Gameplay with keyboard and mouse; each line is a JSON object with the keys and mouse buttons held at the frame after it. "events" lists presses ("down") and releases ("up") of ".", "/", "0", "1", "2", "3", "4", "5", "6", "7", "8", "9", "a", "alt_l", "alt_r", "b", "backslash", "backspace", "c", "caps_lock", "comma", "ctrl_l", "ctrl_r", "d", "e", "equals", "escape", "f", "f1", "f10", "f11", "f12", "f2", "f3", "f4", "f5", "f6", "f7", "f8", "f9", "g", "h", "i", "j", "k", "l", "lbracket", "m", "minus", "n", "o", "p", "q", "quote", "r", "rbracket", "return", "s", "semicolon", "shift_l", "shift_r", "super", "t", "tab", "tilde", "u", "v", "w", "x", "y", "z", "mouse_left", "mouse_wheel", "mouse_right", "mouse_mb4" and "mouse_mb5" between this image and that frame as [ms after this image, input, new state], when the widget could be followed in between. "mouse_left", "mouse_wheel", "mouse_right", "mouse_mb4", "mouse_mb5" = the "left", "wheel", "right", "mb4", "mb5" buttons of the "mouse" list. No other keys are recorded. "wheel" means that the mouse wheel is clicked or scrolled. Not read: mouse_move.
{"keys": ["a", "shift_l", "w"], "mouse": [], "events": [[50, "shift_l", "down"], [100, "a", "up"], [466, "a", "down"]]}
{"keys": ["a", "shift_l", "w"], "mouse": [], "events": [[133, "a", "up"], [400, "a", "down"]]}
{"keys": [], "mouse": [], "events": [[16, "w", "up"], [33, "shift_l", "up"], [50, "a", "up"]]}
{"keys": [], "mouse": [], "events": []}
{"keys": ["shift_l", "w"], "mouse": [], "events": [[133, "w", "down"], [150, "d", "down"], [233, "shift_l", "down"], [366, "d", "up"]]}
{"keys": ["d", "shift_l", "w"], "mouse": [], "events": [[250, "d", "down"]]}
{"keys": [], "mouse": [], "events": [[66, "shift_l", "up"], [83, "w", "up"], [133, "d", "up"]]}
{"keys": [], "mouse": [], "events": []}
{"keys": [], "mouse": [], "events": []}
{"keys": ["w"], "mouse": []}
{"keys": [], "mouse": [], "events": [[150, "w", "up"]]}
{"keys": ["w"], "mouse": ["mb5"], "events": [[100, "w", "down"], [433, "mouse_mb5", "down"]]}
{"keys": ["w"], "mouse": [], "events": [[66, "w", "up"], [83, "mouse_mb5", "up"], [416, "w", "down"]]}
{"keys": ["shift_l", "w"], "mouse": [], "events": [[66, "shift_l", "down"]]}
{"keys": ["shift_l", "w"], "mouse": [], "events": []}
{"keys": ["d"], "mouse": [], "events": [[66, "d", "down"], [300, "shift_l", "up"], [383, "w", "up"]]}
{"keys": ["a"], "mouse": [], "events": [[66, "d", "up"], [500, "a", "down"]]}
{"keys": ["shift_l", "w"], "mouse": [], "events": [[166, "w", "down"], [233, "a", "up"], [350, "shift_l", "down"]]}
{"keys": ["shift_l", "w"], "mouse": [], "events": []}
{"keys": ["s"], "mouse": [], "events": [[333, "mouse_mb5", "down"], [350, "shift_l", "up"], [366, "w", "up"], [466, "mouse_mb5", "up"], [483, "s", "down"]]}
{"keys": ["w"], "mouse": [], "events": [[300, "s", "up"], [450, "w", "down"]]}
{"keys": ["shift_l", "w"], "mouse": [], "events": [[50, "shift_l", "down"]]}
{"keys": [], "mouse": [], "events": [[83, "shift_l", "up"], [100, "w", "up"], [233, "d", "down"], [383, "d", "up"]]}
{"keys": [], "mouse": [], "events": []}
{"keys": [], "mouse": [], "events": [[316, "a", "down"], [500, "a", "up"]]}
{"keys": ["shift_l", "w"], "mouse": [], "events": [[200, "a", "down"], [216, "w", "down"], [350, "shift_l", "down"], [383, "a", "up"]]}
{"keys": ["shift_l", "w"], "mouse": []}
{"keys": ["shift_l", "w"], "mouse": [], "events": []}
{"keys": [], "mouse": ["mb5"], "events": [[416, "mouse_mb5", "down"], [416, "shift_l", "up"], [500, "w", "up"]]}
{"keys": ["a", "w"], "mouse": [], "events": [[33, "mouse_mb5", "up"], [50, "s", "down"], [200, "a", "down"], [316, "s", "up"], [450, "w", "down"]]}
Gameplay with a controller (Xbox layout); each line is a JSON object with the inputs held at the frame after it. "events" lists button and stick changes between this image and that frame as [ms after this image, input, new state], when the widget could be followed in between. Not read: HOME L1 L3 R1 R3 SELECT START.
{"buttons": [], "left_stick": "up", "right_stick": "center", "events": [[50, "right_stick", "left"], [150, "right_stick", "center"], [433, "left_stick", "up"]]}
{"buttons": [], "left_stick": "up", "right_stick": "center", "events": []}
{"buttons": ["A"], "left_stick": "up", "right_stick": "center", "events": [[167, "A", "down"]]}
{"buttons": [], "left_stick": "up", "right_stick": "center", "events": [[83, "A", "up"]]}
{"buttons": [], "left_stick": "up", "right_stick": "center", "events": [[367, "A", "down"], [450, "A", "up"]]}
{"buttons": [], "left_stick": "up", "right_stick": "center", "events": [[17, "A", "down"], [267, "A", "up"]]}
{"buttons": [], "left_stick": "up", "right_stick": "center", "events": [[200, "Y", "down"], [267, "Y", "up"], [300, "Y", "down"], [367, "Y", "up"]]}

■ TASK DIRECTIONS: Retype the listing exactly, in full.

■ SOLUTION TO THE EXERCISE:
Gameplay with keyboard and mouse; each line is a JSON object with the keys and mouse buttons held at the frame after it. "events" lists presses ("down") and releases ("up") of ".", "/", "0", "1", "2", "3", "4", "5", "6", "7", "8", "9", "a", "alt_l", "alt_r", "b", "backslash", "backspace", "c", "caps_lock", "comma", "ctrl_l", "ctrl_r", "d", "e", "equals", "escape", "f", "f1", "f10", "f11", "f12", "f2", "f3", "f4", "f5", "f6", "f7", "f8", "f9", "g", "h", "i", "j", "k", "l", "lbracket", "m", "minus", "n", "o", "p", "q", "quote", "r", "rbracket", "return", "s", "semicolon", "shift_l", "shift_r", "super", "t", "tab", "tilde", "u", "v", "w", "x", "y", "z", "mouse_left", "mouse_wheel", "mouse_right", "mouse_mb4" and "mouse_mb5" between this image and that frame as [ms after this image, input, new state], when the widget could be followed in between. "mouse_left", "mouse_wheel", "mouse_right", "mouse_mb4", "mouse_mb5" = the "left", "wheel", "right", "mb4", "mb5" buttons of the "mouse" list. No other keys are recorded. "wheel" means that the mouse wheel is clicked or scrolled. Not read: mouse_move.
{"keys": ["a", "shift_l", "w"], "mouse": [], "events": [[50, "shift_l", "down"], [100, "a", "up"], [466, "a", "down"]]}
{"keys": ["a", "shift_l", "w"], "mouse": [], "events": [[133, "a", "up"], [400, "a", "down"]]}
{"keys": [], "mouse": [], "events": [[16, "w", "up"], [33, "shift_l", "up"], [50, "a", "up"]]}
{"keys": [], "mouse": [], "events": []}
{"keys": ["shift_l", "w"], "mouse": [], "events": [[133, "w", "down"], [150, "d", "down"], [233, "shift_l", "down"], [366, "d", "up"]]}
{"keys": ["d", "shift_l", "w"], "mouse": [], "events": [[250, "d", "down"]]}
{"keys": [], "mouse": [], "events": [[66, "shift_l", "up"], [83, "w", "up"], [133, "d", "up"]]}
{"keys": [], "mouse": [], "events": []}
{"keys": [], "mouse": [], "events": []}
{"keys": ["w"], "mouse": []}
{"keys": [], "mouse": [], "events": [[150, "w", "up"]]}
{"keys": ["w"], "mouse": ["mb5"], "events": [[100, "w", "down"], [433, "mouse_mb5", "down"]]}
{"keys": ["w"], "mouse": [], "events": [[66, "w", "up"], [83, "mouse_mb5", "up"], [416, "w", "down"]]}
{"keys": ["shift_l", "w"], "mouse": [], "events": [[66, "shift_l", "down"]]}
{"keys": ["shift_l", "w"], "mouse": [], "events": []}
{"keys": ["d"], "mouse": [], "events": [[66, "d", "down"], [300, "shift_l", "up"], [383, "w", "up"]]}
{"keys": ["a"], "mouse": [], "events": [[66, "d", "up"], [500, "a", "down"]]}
{"keys": ["shift_l", "w"], "mouse": [], "events": [[166, "w", "down"], [233, "a", "up"], [350, "shift_l", "down"]]}
{"keys": ["shift_l", "w"], "mouse": [], "events": []}
{"keys": ["s"], "mouse": [], "events": [[333, "mouse_mb5", "down"], [350, "shift_l", "up"], [366, "w", "up"], [466, "mouse_mb5", "up"], [483, "s", "down"]]}
{"keys": ["w"], "mouse": [], "events": [[300, "s", "up"], [450, "w", "down"]]}
{"keys": ["shift_l", "w"], "mouse": [], "events": [[50, "shift_l", "down"]]}
{"keys": [], "mouse": [], "events": [[83, "shift_l", "up"], [100, "w", "up"], [233, "d", "down"], [383, "d", "up"]]}
{"keys": [], "mouse": [], "events": []}
{"keys": [], "mouse": [], "events": [[316, "a", "down"], [500, "a", "up"]]}
{"keys": ["shift_l", "w"], "mouse": [], "events": [[200, "a", "down"], [216, "w", "down"], [350, "shift_l", "down"], [383, "a", "up"]]}
{"keys": ["shift_l", "w"], "mouse": []}
{"keys": ["shift_l", "w"], "mouse": [], "events": []}
{"keys": [], "mouse": ["mb5"], "events": [[416, "mouse_mb5", "down"], [416, "shift_l", "up"], [500, "w", "up"]]}
{"keys": ["a", "w"], "mouse": [], "events": [[33, "mouse_mb5", "up"], [50, "s", "down"], [200, "a", "down"], [316, "s", "up"], [450, "w", "down"]]}
Gameplay with a controller (Xbox layout); each line is a JSON object with the inputs held at the frame after it. "events" lists button and stick changes between this image and that frame as [ms after this image, input, new state], when the widget could be followed in between. Not read: HOME L1 L3 R1 R3 SELECT START.
{"buttons": [], "left_stick": "up", "right_stick": "center", "events": [[50, "right_stick", "left"], [150, "right_stick", "center"], [433, "left_stick", "up"]]}
{"buttons": [], "left_stick": "up", "right_stick": "center", "events": []}
{"buttons": ["A"], "left_stick": "up", "right_stick": "center", "events": [[167, "A", "down"]]}
{"buttons": [], "left_stick": "up", "right_stick": "center", "events": [[83, "A", "up"]]}
{"buttons": [], "left_stick": "up", "right_stick": "center", "events": [[367, "A", "down"], [450, "A", "up"]]}
{"buttons": [], "left_stick": "up", "right_stick": "center", "events": [[17, "A", "down"], [267, "A", "up"]]}
{"buttons": [], "left_stick": "up", "right_stick": "center", "events": [[200, "Y", "down"], [267, "Y", "up"], [300, "Y", "down"], [367, "Y", "up"]]}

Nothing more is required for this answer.